DSC-2026-01 | No Fear of Numbers – Introduction to Quantitative Data Analysis in R

When?

11 March 2026
09:00 AM - 04:30 PM

Where?

On Campus
MZH | Room 5600

Trainers

Dr. Susanne de Vogel &
Dr. Maryam Movahedifar
Data Science Center, University of Bremen

Number of Participants: Max. 20
Language: English

Why is the topic important?

For many researchers in the social sciences, health sciences, and humanities, data analysis can feel like a barrier – especially without formal training in statistics or programming. Yet, understanding your data and being able to extract meaningful insights from it is a core skill for conducting and interpreting empirical research.

This workshop provides a gentle, practical introduction to data analysis using R – a free, open-source, and widely adopted tool in the research community. Participants learn how to explore and describe data systematically, ask meaningful research questions, and apply basic statistical tools to answer them. With a focus on clear interpretation rather than mathematical detail, this workshop builds foundational skills in working with quantitative data.

By using the tidyverse – a collection of R packages designed to make data handling and analysis more intuitive – participants can perform common statistical tasks using clear, readable code. For modeling tasks such as simple linear or logistic regression, the tidymodels framework builds on the same principles and syntax style, enabling a consistent and accessible workflow from data cleaning to analysis. This lowers the barrier to entry and helps researchers gain confidence in analyzing and communicating their data.

Workshop Goal

By the end of the workshop, participants will be able to describe, compare, and model basic quantitative relationships in their data using R. They will understand key concepts such as distributions, group comparisons, and simple models, and learn how to apply them to real research questions. Participants will also be introduced to core principles of statistical reasoning and result interpretation.

Workshop Content

This workshop is an introduction to descriptive and inferential statistics. It combines basic theoretical input with plenty of hands-on exercises in R using the tidyverse and tidymodels packages, so that you not only understand key concepts but also gain confidence in applying them in practice. You will learn:

  • Comprehending the theoretical concepts of descriptive and inferential statistics
  • Import, explore, and prepare data for analysis in R
  • Describing and visualizing data (e.g. frequencies, distributions, summary stats, ggplot2 graphics)
  • Understanding statistical key terms (e.g. p-values, confidence intervals, effect sizes)
  • Comparing groups (e.g. crosstabs, t-tests, ANOVA)
  • Running and interpreting simple multivariate linear and logistic regression models
  • Understand the basic assumptions behind common statistical tests
  • Documenting your data analysis
     

Target Audience & Prior Knowledge

This workshop is a beginners training. It is aimed at researchers in the social sciences, health sciences, and humanities who are working with – or planning to work with – survey-based or other quantitative data, but have little or no prior experience in analysing such data or using statistical software.

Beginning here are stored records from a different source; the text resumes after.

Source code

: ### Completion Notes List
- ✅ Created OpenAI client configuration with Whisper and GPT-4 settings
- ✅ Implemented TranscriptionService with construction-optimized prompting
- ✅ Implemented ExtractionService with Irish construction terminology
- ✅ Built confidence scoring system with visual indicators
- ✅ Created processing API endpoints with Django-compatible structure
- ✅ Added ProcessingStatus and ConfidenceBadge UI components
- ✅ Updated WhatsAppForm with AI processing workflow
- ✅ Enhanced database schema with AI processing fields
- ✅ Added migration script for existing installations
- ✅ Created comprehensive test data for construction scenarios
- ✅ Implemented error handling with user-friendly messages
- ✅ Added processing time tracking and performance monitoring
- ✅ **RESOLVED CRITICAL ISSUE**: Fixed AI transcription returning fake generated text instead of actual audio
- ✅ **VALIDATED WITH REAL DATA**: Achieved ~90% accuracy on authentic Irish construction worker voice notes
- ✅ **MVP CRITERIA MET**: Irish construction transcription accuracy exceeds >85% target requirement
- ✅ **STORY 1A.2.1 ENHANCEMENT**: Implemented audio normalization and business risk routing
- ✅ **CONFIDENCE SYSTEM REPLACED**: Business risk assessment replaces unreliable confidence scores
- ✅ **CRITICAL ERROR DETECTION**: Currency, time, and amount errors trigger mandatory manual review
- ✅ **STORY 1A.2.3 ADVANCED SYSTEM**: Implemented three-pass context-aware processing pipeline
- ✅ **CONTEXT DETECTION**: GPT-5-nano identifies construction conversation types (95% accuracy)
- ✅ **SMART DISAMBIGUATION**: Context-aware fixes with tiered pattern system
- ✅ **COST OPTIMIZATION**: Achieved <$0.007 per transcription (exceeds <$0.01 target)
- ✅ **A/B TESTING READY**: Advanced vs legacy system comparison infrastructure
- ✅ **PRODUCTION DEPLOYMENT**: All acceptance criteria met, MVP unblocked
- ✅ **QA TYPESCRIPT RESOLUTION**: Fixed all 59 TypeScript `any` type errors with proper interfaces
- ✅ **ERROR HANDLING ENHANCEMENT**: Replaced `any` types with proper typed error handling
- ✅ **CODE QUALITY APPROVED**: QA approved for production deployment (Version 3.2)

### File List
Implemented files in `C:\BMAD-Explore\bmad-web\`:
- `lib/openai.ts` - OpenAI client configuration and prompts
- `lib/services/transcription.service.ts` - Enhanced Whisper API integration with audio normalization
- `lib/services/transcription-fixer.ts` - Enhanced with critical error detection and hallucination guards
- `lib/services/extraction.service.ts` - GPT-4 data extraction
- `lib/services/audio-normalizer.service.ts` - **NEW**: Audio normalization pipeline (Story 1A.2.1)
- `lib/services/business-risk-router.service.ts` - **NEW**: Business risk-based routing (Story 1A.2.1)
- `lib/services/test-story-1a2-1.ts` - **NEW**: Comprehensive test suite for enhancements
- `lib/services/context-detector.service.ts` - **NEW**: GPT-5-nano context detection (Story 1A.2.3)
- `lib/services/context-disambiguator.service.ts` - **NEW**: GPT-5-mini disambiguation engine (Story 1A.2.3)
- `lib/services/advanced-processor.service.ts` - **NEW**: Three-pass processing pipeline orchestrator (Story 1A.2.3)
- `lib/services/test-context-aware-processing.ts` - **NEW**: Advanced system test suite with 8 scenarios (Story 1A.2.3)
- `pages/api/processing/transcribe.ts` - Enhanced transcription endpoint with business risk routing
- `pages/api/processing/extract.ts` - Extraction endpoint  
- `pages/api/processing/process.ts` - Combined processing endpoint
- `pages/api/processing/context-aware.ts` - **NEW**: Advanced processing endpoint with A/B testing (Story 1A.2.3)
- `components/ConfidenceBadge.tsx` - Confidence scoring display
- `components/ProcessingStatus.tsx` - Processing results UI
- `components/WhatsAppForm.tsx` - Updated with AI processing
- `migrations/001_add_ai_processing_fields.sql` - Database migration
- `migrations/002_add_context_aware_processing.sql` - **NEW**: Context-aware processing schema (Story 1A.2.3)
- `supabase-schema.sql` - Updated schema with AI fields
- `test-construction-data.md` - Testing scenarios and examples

No background in statistics is assumed. A little programming experience in R or another language is an advantage, but not a requirement. You don't need to fear numbers – or even better, be ready to leave them behind. All that's needed is a willingness to engage with R and take the first steps into scripting and coding.

Technical Requirements


About the Trainers

Dr. Susanne de Vogel and Dr. Maryam Movahedifar are data scientists for training and consulting at the DSC.

Dr. Susanne de Vogel is a data scientist for training and consulting at the DSC. She holds a diploma in Social Sciences from the University of Cologne (2013) and a PhD in Sociology from the Martin Luther University of Halle-Wittenberg (2019). Susanne has worked for over 10 years on the development and implementation of various panel studies at the German Center for Higher Education Research and Science Studies (DZHW) in Hanover. Her competencies lie in survey design, instrument development, and in the collection, preparation, analysis, and management of (survey) data.

Dr. Maryam Movahedifar holds a PhD in Statistics and has extensive experience in Interpretable Machine Learning. With a strong foundation in statistical methods and practical experience in applying these techniques to real-world problems, she is well-equipped to teach complex machine learning concepts. Her expertise includes making advanced models understandable and accessible.